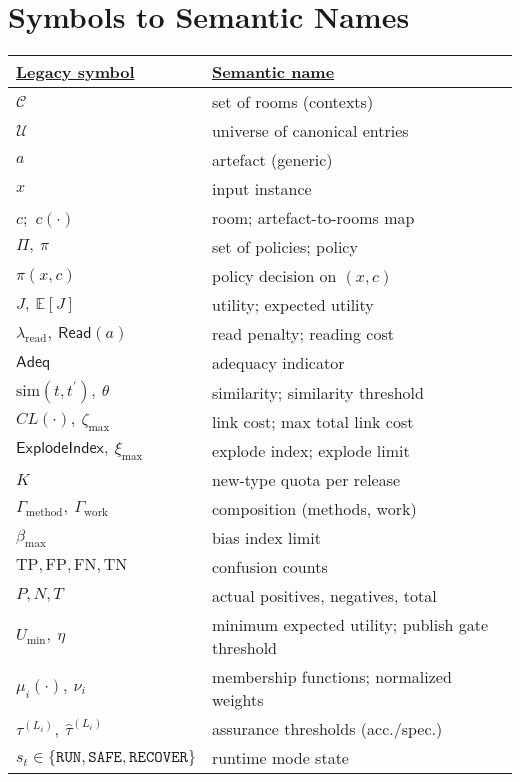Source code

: \documentclass[conference]{IEEEtran}
\begin{document}
\FloatBarrier

\section{Symbols to Semantic Names}
\begin{table}[!hbt]
\centering
\footnotesize
\setlength{\tabcolsep}{3pt}
\renewcommand{\arraystretch}{1.03}
\begin{tabular}{p{.36\linewidth}p{.6\linewidth}}
\underline{Legacy symbol} & \underline{Semantic name} \\
\hline
$\mathcal{C}$ & set of rooms (contexts) \\
$\mathcal{U}$ & universe of canonical entries \\
$a$ & artefact (generic) \\
$x$ & input instance \\
$c$;\ $c(\cdot)$ & room; artefact-to-rooms map \\
$\Pi,\ \pi$ & set of policies; policy \\
$\pi(x,c)$ & policy decision on $(x,c)$ \\
$J,\ \mathbb{E}[J]$ & utility; expected utility \\
$\lambda_{\mathrm{read}},\ \mathsf{Read}(a)$ & read penalty; reading cost \\
$\mathsf{Adeq}$ & adequacy indicator \\
$\mathrm{sim}(t,t^{\prime}),\ \theta$ & similarity; similarity threshold \\
$CL(\cdot),\ \zeta_{\max}$ & link cost; max total link cost \\
$\mathsf{ExplodeIndex},\ \xi_{\max}$ & explode index; explode limit \\
$K$ & new-type quota per release \\
$\Gamma_{\mathrm{method}},\ \Gamma_{\mathrm{work}}$ & composition (methods, work) \\
$\beta_{\max}$ & bias index limit \\
$\mathrm{TP},\mathrm{FP},\mathrm{FN},\mathrm{TN}$ & confusion counts \\
$P,N,T$ & actual positives, negatives, total \\
$U_{\min},\ \eta$ & minimum expected utility; publish gate threshold \\
$\mu_i(\cdot),\ \nu_i$ & membership functions; normalized weights \\
$\tau^{(L_i)},\ \hat{\tau}^{(L_i)}$ & assurance thresholds (acc./spec.) \\
$s_t\in\{\mathtt{RUN},\mathtt{SAFE},\mathtt{RECOVER}\}$ & runtime mode state \\

\end{tabular}
\end{table}
\end{document}

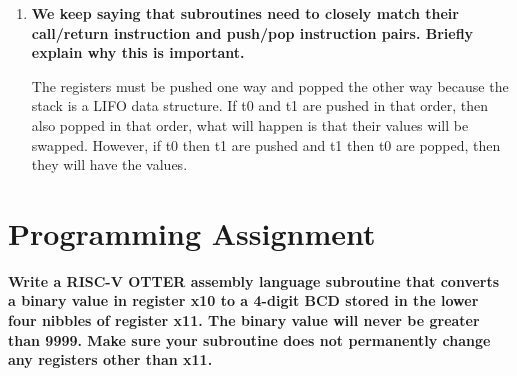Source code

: \documentclass{article}
\begin{document}
\begin{enumerate}
    \item \textbf{We keep saying that subroutines need to closely match their call/return instruction and push/pop instruction pairs. Briefly explain why this is important.  }

    The registers must be pushed one way and popped the other way because the stack is a LIFO data structure.  
    If t0 and t1 are pushed in that order, then also popped in that order, what will happen is that their values will be swapped. 
    However, if t0 then t1 are pushed and t1 then t0 are popped, then they will have the values.
\end{enumerate}

\pagebreak

\section{Programming Assignment}

\textbf{Write a RISC-V OTTER assembly language subroutine that converts a binary value in register x10 to a 4-digit BCD stored in the lower four nibbles of register x11. The binary value will never be greater than 9999. Make sure your subroutine does not permanently change any registers other than x11. }
\end{document}
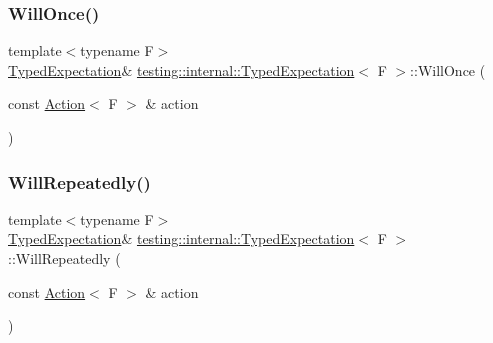 \mbox{\label{classtesting_1_1internal_1_1_typed_expectation_a41b0d15e44e95d52f4d5c310fb9e9683}} 
\subsubsection{\texorpdfstring{Will\+Once()}{WillOnce()}}
{\footnotesize\ttfamily template$<$typename F$>$ \\
\hyperlink{classtesting_1_1internal_1_1_typed_expectation}{Typed\+Expectation}\& \hyperlink{classtesting_1_1internal_1_1_typed_expectation}{testing\+::internal\+::\+Typed\+Expectation}$<$ F $>$\+::Will\+Once (\begin{DoxyParamCaption}\item[{const \hyperlink{classtesting_1_1_action}{Action}$<$ F $>$ \&}]{action }\end{DoxyParamCaption})\hspace{0.3cm}{\ttfamily [inline]}}

\mbox{\label{classtesting_1_1internal_1_1_typed_expectation_a73586c1adb458c5c431df9679e46f5f1}} 
\subsubsection{\texorpdfstring{Will\+Repeatedly()}{WillRepeatedly()}}
{\footnotesize\ttfamily template$<$typename F$>$ \\
\hyperlink{classtesting_1_1internal_1_1_typed_expectation}{Typed\+Expectation}\& \hyperlink{classtesting_1_1internal_1_1_typed_expectation}{testing\+::internal\+::\+Typed\+Expectation}$<$ F $>$\+::Will\+Repeatedly (\begin{DoxyParamCaption}\item[{const \hyperlink{classtesting_1_1_action}{Action}$<$ F $>$ \&}]{action }\end{DoxyParamCaption})\hspace{0.3cm}{\ttfamily [inline]}}

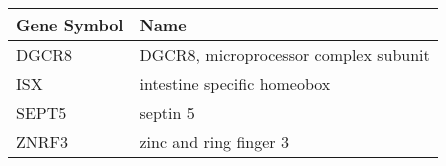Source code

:\begin{tabular}{ll}
\toprule
Gene Symbol &                                  Name \\
\midrule
      DGCR8 & DGCR8, microprocessor complex subunit \\
        ISX &           intestine specific homeobox \\
      SEPT5 &                              septin 5 \\
      ZNRF3 &                zinc and ring finger 3 \\
\bottomrule
\end{tabular}

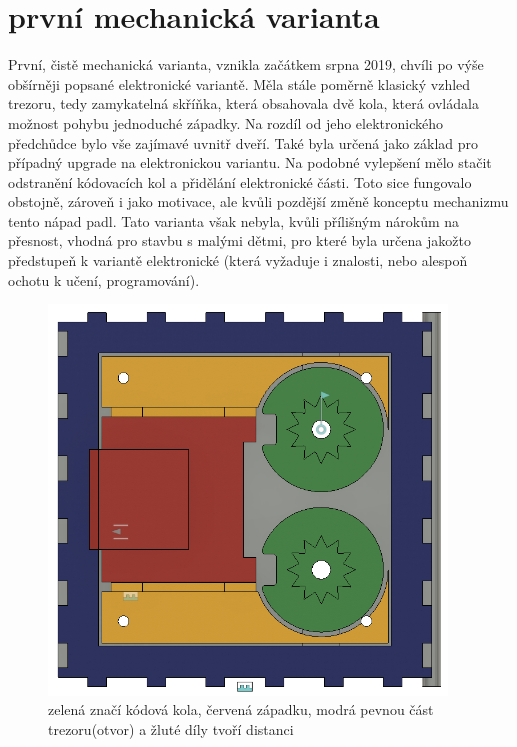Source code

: \section*{první mechanická varianta}
První, čistě mechanická varianta, vznikla začátkem srpna 2019, chvíli po výše obšírněji popsané elektronické variantě.
Měla stále poměrně klasický vzhled trezoru, tedy zamykatelná skříňka, která obsahovala dvě kola, která ovládala možnost pohybu jednoduché západky.
Na rozdíl od jeho elektronického předchůdce bylo vše zajímavé uvnitř dveří. Také byla určená jako základ pro případný upgrade na elektronickou
variantu. Na podobné vylepšení mělo stačit odstranění kódovacích kol a přidělání elektronické části. Toto sice fungovalo obstojně, zároveň 
i jako motivace, ale kvůli pozdější změně konceptu mechanizmu tento nápad padl.
Tato varianta však nebyla, kvůli přílišným nárokům na přesnost, vhodná pro stavbu s malými dětmi, pro které byla určena jakožto předstupeň 
k variantě elektronické (která vyžaduje i znalosti, nebo alespoň ochotu k učení, programování).

\begin{figure}[htbp]
    \centering
    \includegraphics[width=400]{kapitoly/obrazky/M1-mechanizmus.png}
    \caption{zelená značí kódová kola, červená západku, modrá pevnou část trezoru(otvor) a žluté díly tvoří distanci}
    \label{fig:M1}
\end{figure}
\newpage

→ Written task
Without the pictures, copy the material exactly as given.

→ Written answer
Source code

: \documentclass[conference]{IEEEtran}
\begin{document}
\FloatBarrier

\section{Symbols to Semantic Names}
\begin{table}[!hbt]
\centering
\footnotesize
\setlength{\tabcolsep}{3pt}
\renewcommand{\arraystretch}{1.03}
\begin{tabular}{p{.36\linewidth}p{.6\linewidth}}
\underline{Legacy symbol} & \underline{Semantic name} \\
\hline
$\mathcal{C}$ & set of rooms (contexts) \\
$\mathcal{U}$ & universe of canonical entries \\
$a$ & artefact (generic) \\
$x$ & input instance \\
$c$;\ $c(\cdot)$ & room; artefact-to-rooms map \\
$\Pi,\ \pi$ & set of policies; policy \\
$\pi(x,c)$ & policy decision on $(x,c)$ \\
$J,\ \mathbb{E}[J]$ & utility; expected utility \\
$\lambda_{\mathrm{read}},\ \mathsf{Read}(a)$ & read penalty; reading cost \\
$\mathsf{Adeq}$ & adequacy indicator \\
$\mathrm{sim}(t,t^{\prime}),\ \theta$ & similarity; similarity threshold \\
$CL(\cdot),\ \zeta_{\max}$ & link cost; max total link cost \\
$\mathsf{ExplodeIndex},\ \xi_{\max}$ & explode index; explode limit \\
$K$ & new-type quota per release \\
$\Gamma_{\mathrm{method}},\ \Gamma_{\mathrm{work}}$ & composition (methods, work) \\
$\beta_{\max}$ & bias index limit \\
$\mathrm{TP},\mathrm{FP},\mathrm{FN},\mathrm{TN}$ & confusion counts \\
$P,N,T$ & actual positives, negatives, total \\
$U_{\min},\ \eta$ & minimum expected utility; publish gate threshold \\
$\mu_i(\cdot),\ \nu_i$ & membership functions; normalized weights \\
$\tau^{(L_i)},\ \hat{\tau}^{(L_i)}$ & assurance thresholds (acc./spec.) \\
$s_t\in\{\mathtt{RUN},\mathtt{SAFE},\mathtt{RECOVER}\}$ & runtime mode state \\

\end{tabular}
\end{table}
\end{document}

Source code

: \documentclass{article}
\begin{document}
\begin{enumerate}
    \item \textbf{We keep saying that subroutines need to closely match their call/return instruction and push/pop instruction pairs. Briefly explain why this is important.  }

    The registers must be pushed one way and popped the other way because the stack is a LIFO data structure.  
    If t0 and t1 are pushed in that order, then also popped in that order, what will happen is that their values will be swapped. 
    However, if t0 then t1 are pushed and t1 then t0 are popped, then they will have the values.
\end{enumerate}

\pagebreak

\section{Programming Assignment}

\textbf{Write a RISC-V OTTER assembly language subroutine that converts a binary value in register x10 to a 4-digit BCD stored in the lower four nibbles of register x11. The binary value will never be greater than 9999. Make sure your subroutine does not permanently change any registers other than x11. }
\end{document}
 \mbox{\label{classtesting_1_1internal_1_1_typed_expectation_a41b0d15e44e95d52f4d5c310fb9e9683}} 
\subsubsection{\texorpdfstring{Will\+Once()}{WillOnce()}}
{\footnotesize\ttfamily template$<$typename F$>$ \\
\hyperlink{classtesting_1_1internal_1_1_typed_expectation}{Typed\+Expectation}\& \hyperlink{classtesting_1_1internal_1_1_typed_expectation}{testing\+::internal\+::\+Typed\+Expectation}$<$ F $>$\+::Will\+Once (\begin{DoxyParamCaption}\item[{const \hyperlink{classtesting_1_1_action}{Action}$<$ F $>$ \&}]{action }\end{DoxyParamCaption})\hspace{0.3cm}{\ttfamily [inline]}}

\mbox{\label{classtesting_1_1internal_1_1_typed_expectation_a73586c1adb458c5c431df9679e46f5f1}} 
\subsubsection{\texorpdfstring{Will\+Repeatedly()}{WillRepeatedly()}}
{\footnotesize\ttfamily template$<$typename F$>$ \\
\hyperlink{classtesting_1_1internal_1_1_typed_expectation}{Typed\+Expectation}\& \hyperlink{classtesting_1_1internal_1_1_typed_expectation}{testing\+::internal\+::\+Typed\+Expectation}$<$ F $>$\+::Will\+Repeatedly (\begin{DoxyParamCaption}\item[{const \hyperlink{classtesting_1_1_action}{Action}$<$ F $>$ \&}]{action }\end{DoxyParamCaption})\hspace{0.3cm}{\ttfamily [inline]}}

Source code

:\begin{tabular}{ll}
\toprule
Gene Symbol &                                  Name \\
\midrule
      DGCR8 & DGCR8, microprocessor complex subunit \\
        ISX &           intestine specific homeobox \\
      SEPT5 &                              septin 5 \\
      ZNRF3 &                zinc and ring finger 3 \\
\bottomrule
\end{tabular}

Source code

: \section*{první mechanická varianta}
První, čistě mechanická varianta, vznikla začátkem srpna 2019, chvíli po výše obšírněji popsané elektronické variantě.
Měla stále poměrně klasický vzhled trezoru, tedy zamykatelná skříňka, která obsahovala dvě kola, která ovládala možnost pohybu jednoduché západky.
Na rozdíl od jeho elektronického předchůdce bylo vše zajímavé uvnitř dveří. Také byla určená jako základ pro případný upgrade na elektronickou
variantu. Na podobné vylepšení mělo stačit odstranění kódovacích kol a přidělání elektronické části. Toto sice fungovalo obstojně, zároveň 
i jako motivace, ale kvůli pozdější změně konceptu mechanizmu tento nápad padl.
Tato varianta však nebyla, kvůli přílišným nárokům na přesnost, vhodná pro stavbu s malými dětmi, pro které byla určena jakožto předstupeň 
k variantě elektronické (která vyžaduje i znalosti, nebo alespoň ochotu k učení, programování).

\begin{figure}[htbp]
    \centering
    \includegraphics[width=400]{kapitoly/obrazky/M1-mechanizmus.png}
    \caption{zelená značí kódová kola, červená západku, modrá pevnou část trezoru(otvor) a žluté díly tvoří distanci}
    \label{fig:M1}
\end{figure}
\newpage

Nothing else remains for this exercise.